● **ACTION ITEM**:
Copy each line in the data below that contains the word "justify".

===== DATASET ENTRIES

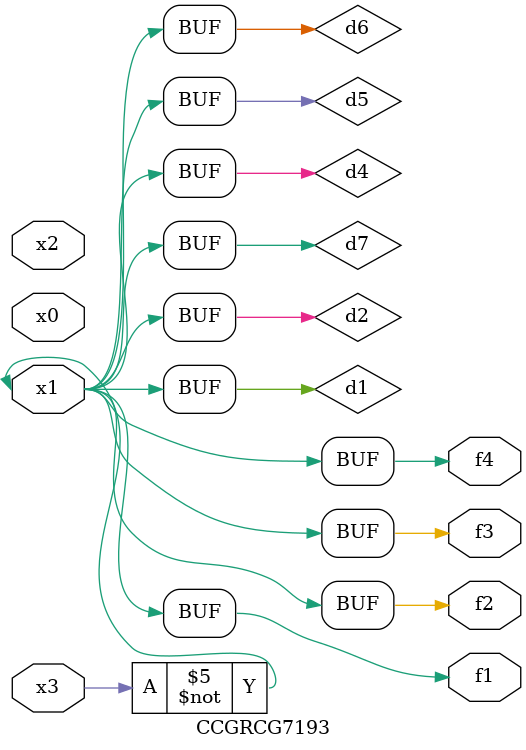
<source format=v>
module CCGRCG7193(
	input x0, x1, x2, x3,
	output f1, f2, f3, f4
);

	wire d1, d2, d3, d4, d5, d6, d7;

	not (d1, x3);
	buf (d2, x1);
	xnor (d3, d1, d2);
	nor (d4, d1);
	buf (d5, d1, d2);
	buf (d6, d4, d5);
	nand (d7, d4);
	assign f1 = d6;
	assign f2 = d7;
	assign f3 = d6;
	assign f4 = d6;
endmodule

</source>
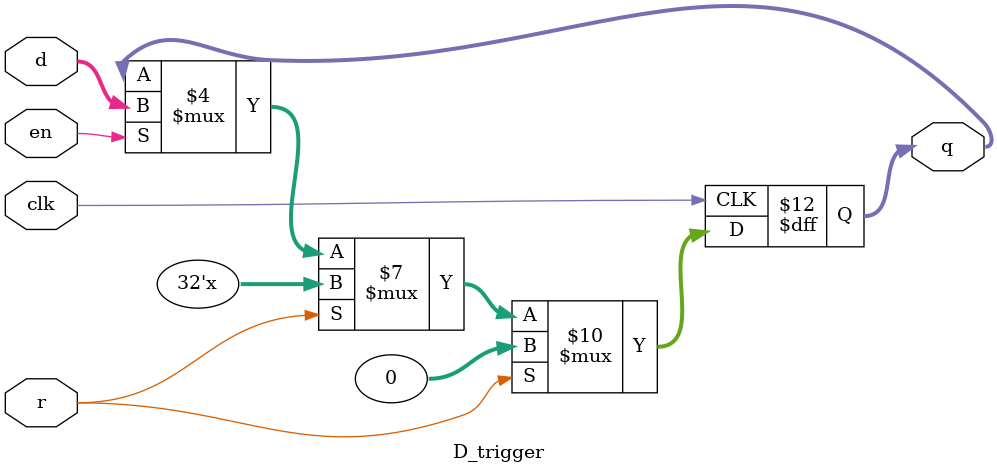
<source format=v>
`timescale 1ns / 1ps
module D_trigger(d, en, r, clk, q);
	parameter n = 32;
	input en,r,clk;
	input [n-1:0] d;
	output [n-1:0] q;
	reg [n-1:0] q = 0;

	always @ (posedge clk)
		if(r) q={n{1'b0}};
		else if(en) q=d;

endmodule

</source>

==========
===== DATASET ENTRIES

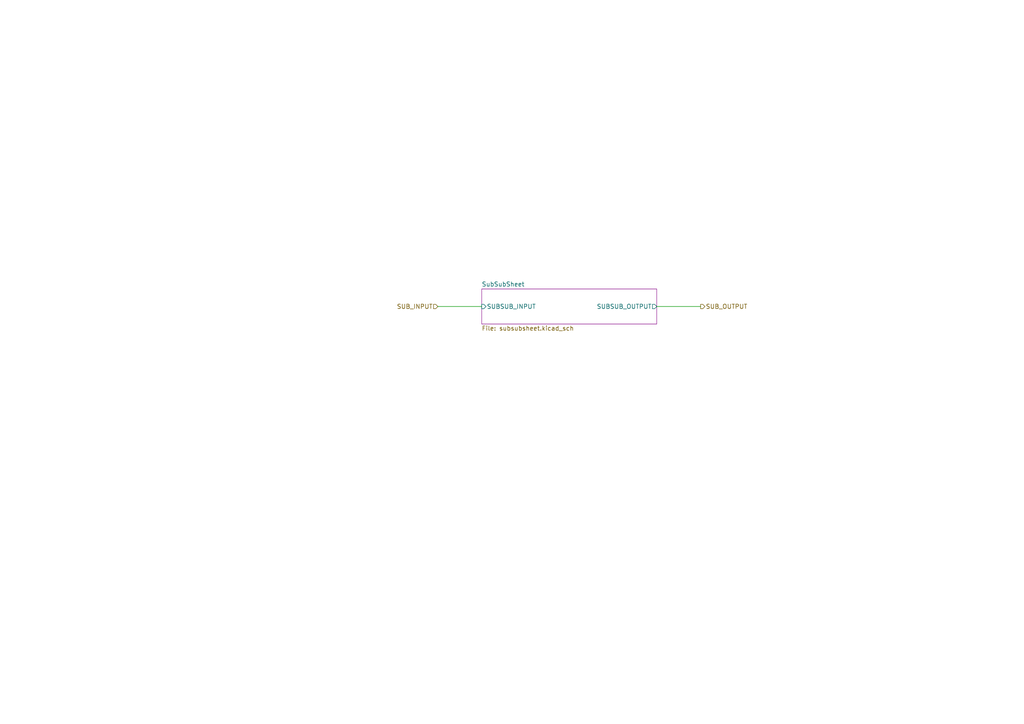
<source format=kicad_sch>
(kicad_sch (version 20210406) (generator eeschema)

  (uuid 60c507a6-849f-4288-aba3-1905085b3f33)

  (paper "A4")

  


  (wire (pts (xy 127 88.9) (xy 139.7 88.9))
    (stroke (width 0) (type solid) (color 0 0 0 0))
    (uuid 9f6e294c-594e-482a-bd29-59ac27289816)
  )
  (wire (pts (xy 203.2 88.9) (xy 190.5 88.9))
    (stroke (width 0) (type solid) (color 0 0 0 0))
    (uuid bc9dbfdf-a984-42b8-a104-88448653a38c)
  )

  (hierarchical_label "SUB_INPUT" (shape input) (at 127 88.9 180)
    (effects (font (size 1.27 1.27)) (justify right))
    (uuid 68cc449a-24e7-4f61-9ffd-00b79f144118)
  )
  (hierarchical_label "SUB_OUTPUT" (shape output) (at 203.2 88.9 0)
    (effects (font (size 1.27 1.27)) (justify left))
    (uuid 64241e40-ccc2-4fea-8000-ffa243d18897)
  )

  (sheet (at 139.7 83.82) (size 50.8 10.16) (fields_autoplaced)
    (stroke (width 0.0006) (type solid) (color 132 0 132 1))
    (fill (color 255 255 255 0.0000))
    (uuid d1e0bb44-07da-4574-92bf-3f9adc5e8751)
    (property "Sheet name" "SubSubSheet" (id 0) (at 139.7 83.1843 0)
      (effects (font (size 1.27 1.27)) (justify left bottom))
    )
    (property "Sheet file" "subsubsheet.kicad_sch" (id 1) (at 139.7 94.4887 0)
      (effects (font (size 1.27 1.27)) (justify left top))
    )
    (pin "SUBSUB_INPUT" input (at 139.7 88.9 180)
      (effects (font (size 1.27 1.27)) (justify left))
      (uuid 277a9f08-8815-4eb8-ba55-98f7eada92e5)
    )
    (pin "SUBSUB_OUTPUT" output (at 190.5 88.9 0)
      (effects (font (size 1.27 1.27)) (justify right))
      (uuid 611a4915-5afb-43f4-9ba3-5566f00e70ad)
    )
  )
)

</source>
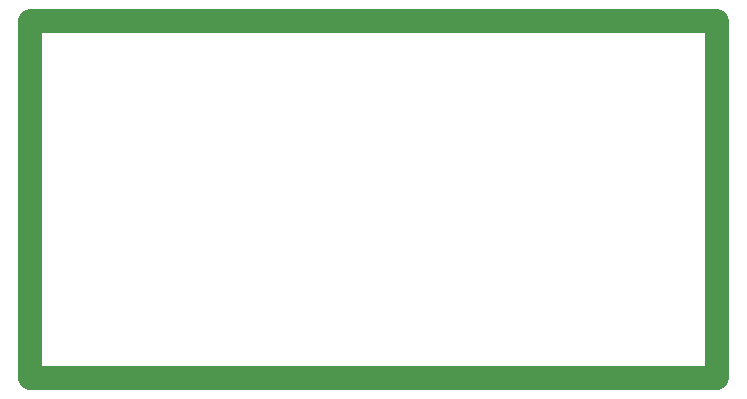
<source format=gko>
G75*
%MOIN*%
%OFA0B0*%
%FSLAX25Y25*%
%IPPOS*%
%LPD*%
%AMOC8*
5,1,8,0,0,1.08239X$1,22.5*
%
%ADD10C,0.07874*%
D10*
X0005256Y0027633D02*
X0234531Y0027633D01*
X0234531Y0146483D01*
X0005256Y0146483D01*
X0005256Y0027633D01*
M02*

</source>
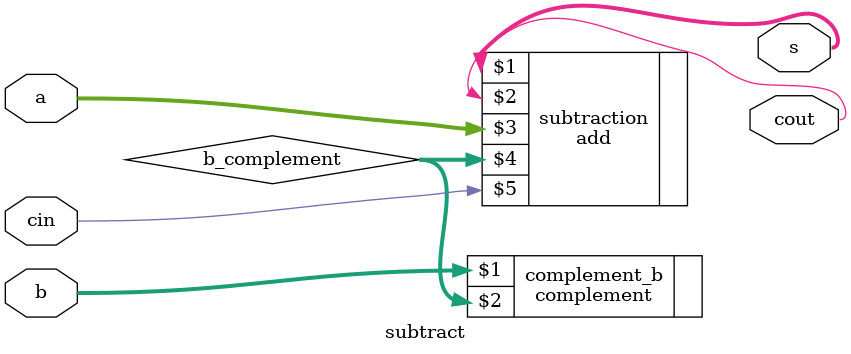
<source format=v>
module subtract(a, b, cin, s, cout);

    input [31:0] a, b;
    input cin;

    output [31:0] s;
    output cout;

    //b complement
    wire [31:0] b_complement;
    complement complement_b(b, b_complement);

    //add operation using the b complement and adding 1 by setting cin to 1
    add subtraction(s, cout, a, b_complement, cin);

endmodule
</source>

==========

● **RESULT FOR THIS TASK**:
    (effects (font (size 1.27 1.27)) (justify right))
    (effects (font (size 1.27 1.27)) (justify left))
      (effects (font (size 1.27 1.27)) (justify left bottom))
      (effects (font (size 1.27 1.27)) (justify left top))
      (effects (font (size 1.27 1.27)) (justify left))
      (effects (font (size 1.27 1.27)) (justify right))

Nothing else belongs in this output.